My bolivian rams spawned about a week ago and the mom is still guarding in the fry in my planted 72ga with other fish that include cardinals, pencils and rummys. The tank is moderate to heavily planted. As anyone had any success with any of the fry living to adult size if they simply let "aquarium nature" take it's coarse.


----------



## JanS (Apr 14, 2004)

Congrats on your new fry!

I'm sure some, if not quite a few fry will survive with the tankmates you have in the tank, along with the fact it's fairly well planted. The Rams are pretty protective parents, and none of the other fish are big enough to really overcome them.
If you want to improve the chances of a bigger survival rate, you could leave some sort of a light on in the tank 24 hours, so they aren't as vulnerable at night.

Keep us posted.


----------



## houseofcards (Feb 16, 2005)

Thanks Jan. I would have never thought about that. In terms of food do you think they will be O.K, by picking here and there.


----------



## BryceM (Nov 6, 2005)

Maybe you'll be ok if your tank is old and well established. I'd probably try to supplement with baby brine or something similar. The little ones need to eat quite a bit.


----------



## houseofcards (Feb 16, 2005)

guaiac_boy said:


> Maybe you'll be ok if your tank is old and well established.


How do you mean, as far as the fry's senstitivity to water conditions.

Well after about day 5 or 6 of the mother protecting the fry I don't see any of them right now. I pencil fish look like little barracadas picking them off as they search thru the plants. I didn't hatch any BBS to feed so that might have kept them small too long. I really had no initation of raising the major of them, but would have liked to have a few survive.

Right after they were free swimming the did remove 10 or so to a 5g tank and right now there are 4 still alive and I've been feeding Hikari First Bites which they do seem to eat, but they really don't look much bigger.


----------



## BryceM (Nov 6, 2005)

In an older tank there are probably more 'thingies' around for the little ones to eat. If the fish spawned and the eggs hatched, the water quality is certainly ok. It will take them 2 or 3 weeks with perfect feeding for them to get big enough to look like fish. They grow quickly, but not that quickly.

I've never been able to keep fry alive with any other species in the tank. It seems that most fish are accustomed to eating anything that wiggles & fits in its mouth.


----------



## houseofcards (Feb 16, 2005)

I just noticed a few fry still in the 72g tank. I don't know if I should try to get them out and put them in the 5g where there are still 4 out of 10 alive. I might try and hatch some BBS today.


----------



## BryceM (Nov 6, 2005)

If you're serious about raising fry I'd try to set up a tank specifically for it. I think you'd find it to be much less frustrating in the end. Raising a beautiful fish like rams to maturity is enormously rewarding.


----------



## Error (Apr 16, 2004)

I know you're not really looking to raise the fry, but if you do in the future, something that might help out is getting a vinegar eel culture going.
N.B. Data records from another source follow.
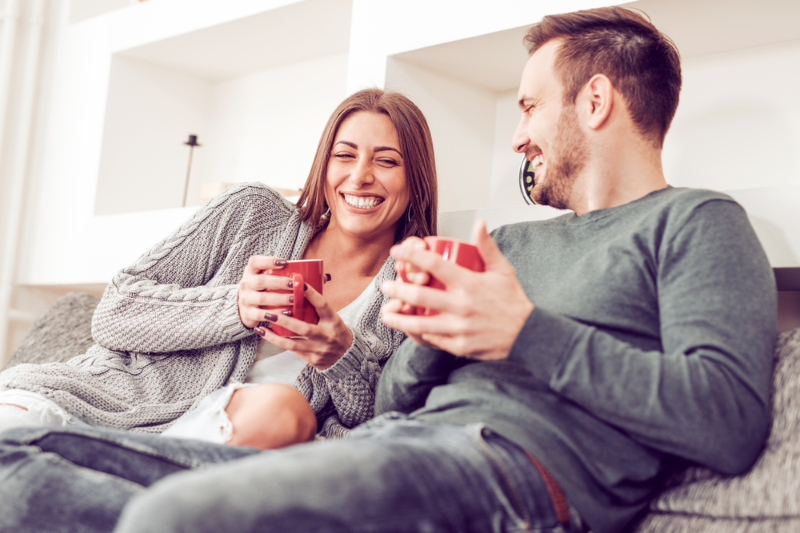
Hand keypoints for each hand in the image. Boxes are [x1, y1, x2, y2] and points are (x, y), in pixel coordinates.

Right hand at [238, 256, 296, 328]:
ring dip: (280, 299)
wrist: (244, 309)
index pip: (254, 261)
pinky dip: (275, 314)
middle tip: (294, 284)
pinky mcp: (248, 314)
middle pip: (261, 281)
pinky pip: (261, 314)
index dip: (268, 261)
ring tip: (293, 299)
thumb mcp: (266, 279)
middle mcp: (246, 284)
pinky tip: (286, 313)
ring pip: (262, 298)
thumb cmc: (262, 290)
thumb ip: (282, 274)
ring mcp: (245, 299)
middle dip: (279, 282)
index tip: (284, 263)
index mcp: (250, 272)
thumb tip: (315, 273)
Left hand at [254, 283, 353, 369]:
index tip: (299, 283)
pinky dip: (280, 343)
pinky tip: (268, 337)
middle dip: (285, 321)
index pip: (322, 305)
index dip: (311, 294)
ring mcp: (320, 350)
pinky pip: (293, 351)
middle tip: (270, 313)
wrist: (348, 358)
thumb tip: (302, 284)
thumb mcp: (333, 318)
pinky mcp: (313, 360)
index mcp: (334, 321)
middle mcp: (327, 336)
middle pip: (304, 328)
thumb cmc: (336, 332)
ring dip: (275, 337)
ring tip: (262, 328)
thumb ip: (318, 306)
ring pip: (294, 344)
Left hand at [380, 220, 533, 359]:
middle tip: (386, 285)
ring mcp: (459, 328)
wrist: (527, 335)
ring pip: (420, 323)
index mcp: (470, 283)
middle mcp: (462, 305)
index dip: (411, 255)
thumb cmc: (513, 301)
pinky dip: (418, 334)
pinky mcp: (459, 346)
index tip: (397, 251)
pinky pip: (432, 339)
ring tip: (387, 312)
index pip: (434, 265)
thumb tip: (478, 223)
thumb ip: (488, 247)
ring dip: (399, 317)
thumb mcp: (503, 270)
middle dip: (398, 289)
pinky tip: (408, 329)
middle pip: (420, 295)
They can survive in your tank for a while and the culture requires NO maintenance. (Really, NONE.) It's the harvesting that requires a moment of your time 

When I had Betta imbellis spawn in one of my tanks, I just added a turkey baster of fresh water filled with vinegar eels daily. I never watched to see if they ate it, but I assume they did since quite a few survived.
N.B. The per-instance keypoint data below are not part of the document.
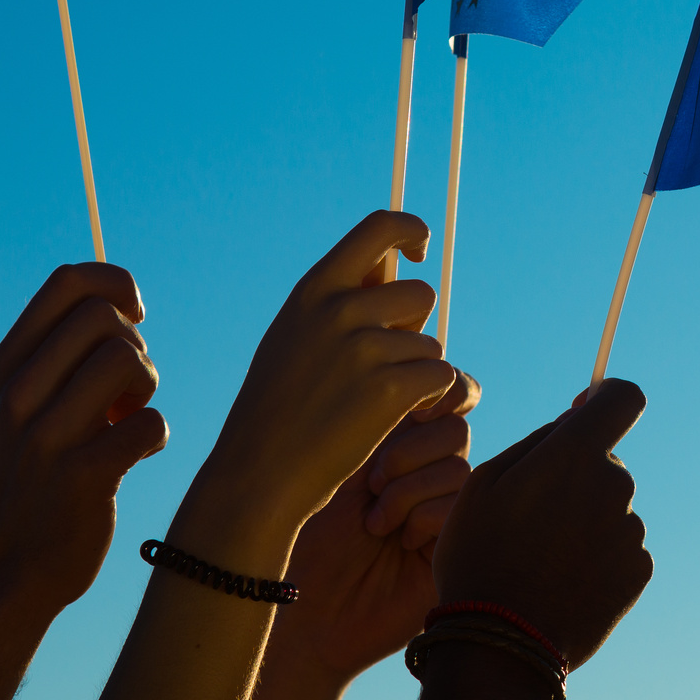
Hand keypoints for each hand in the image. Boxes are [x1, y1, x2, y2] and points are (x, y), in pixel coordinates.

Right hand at [0, 263, 168, 612]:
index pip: (67, 281)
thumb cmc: (39, 470)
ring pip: (127, 359)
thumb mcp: (29, 403)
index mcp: (7, 367)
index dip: (116, 284)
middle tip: (125, 390)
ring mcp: (46, 436)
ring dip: (147, 387)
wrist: (13, 564)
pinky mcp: (82, 477)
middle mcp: (18, 395)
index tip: (134, 317)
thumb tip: (123, 301)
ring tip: (128, 418)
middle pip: (106, 318)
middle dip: (135, 346)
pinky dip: (156, 437)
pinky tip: (133, 458)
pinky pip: (151, 423)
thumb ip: (62, 351)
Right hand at [191, 212, 455, 538]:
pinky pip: (440, 377)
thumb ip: (336, 301)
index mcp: (314, 290)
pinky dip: (426, 399)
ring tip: (369, 401)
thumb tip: (392, 268)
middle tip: (383, 365)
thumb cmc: (276, 410)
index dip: (412, 231)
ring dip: (414, 372)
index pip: (381, 225)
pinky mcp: (392, 389)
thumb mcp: (293, 337)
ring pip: (430, 345)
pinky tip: (389, 418)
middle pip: (420, 294)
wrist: (260, 474)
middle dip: (414, 329)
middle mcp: (340, 309)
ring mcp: (366, 348)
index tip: (418, 253)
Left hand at [274, 380, 481, 687]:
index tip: (404, 408)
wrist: (299, 606)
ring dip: (410, 488)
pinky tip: (393, 538)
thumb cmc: (302, 535)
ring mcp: (443, 508)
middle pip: (454, 426)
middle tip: (371, 479)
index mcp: (397, 441)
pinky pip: (459, 507)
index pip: (442, 395)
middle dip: (410, 447)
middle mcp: (424, 471)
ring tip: (374, 519)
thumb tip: (403, 356)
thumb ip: (370, 412)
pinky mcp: (453, 545)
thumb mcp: (335, 460)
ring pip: (458, 466)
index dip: (434, 393)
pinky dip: (424, 517)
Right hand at [431, 380, 651, 670]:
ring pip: (612, 508)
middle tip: (534, 516)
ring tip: (542, 560)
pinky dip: (598, 558)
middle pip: (608, 462)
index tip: (587, 410)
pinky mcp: (641, 570)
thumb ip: (536, 442)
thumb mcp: (482, 485)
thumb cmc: (480, 558)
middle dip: (579, 476)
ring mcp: (631, 529)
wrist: (501, 644)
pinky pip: (621, 548)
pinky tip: (563, 583)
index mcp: (574, 453)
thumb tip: (576, 418)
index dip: (606, 398)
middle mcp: (614, 484)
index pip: (624, 397)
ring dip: (587, 522)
The reason I mention vinegar eels is that they a) tend to disperse around the whole tank, as opposed to baby brine shrimp which instead flow with the current; b) they last for at least two days in your tank, which will give the fry a lot of time to hunt and eat them; and c) most adult fish in the tank have no interest in vinegar eels (they are too small), but baby brine shrimp will be gone in no time.


----------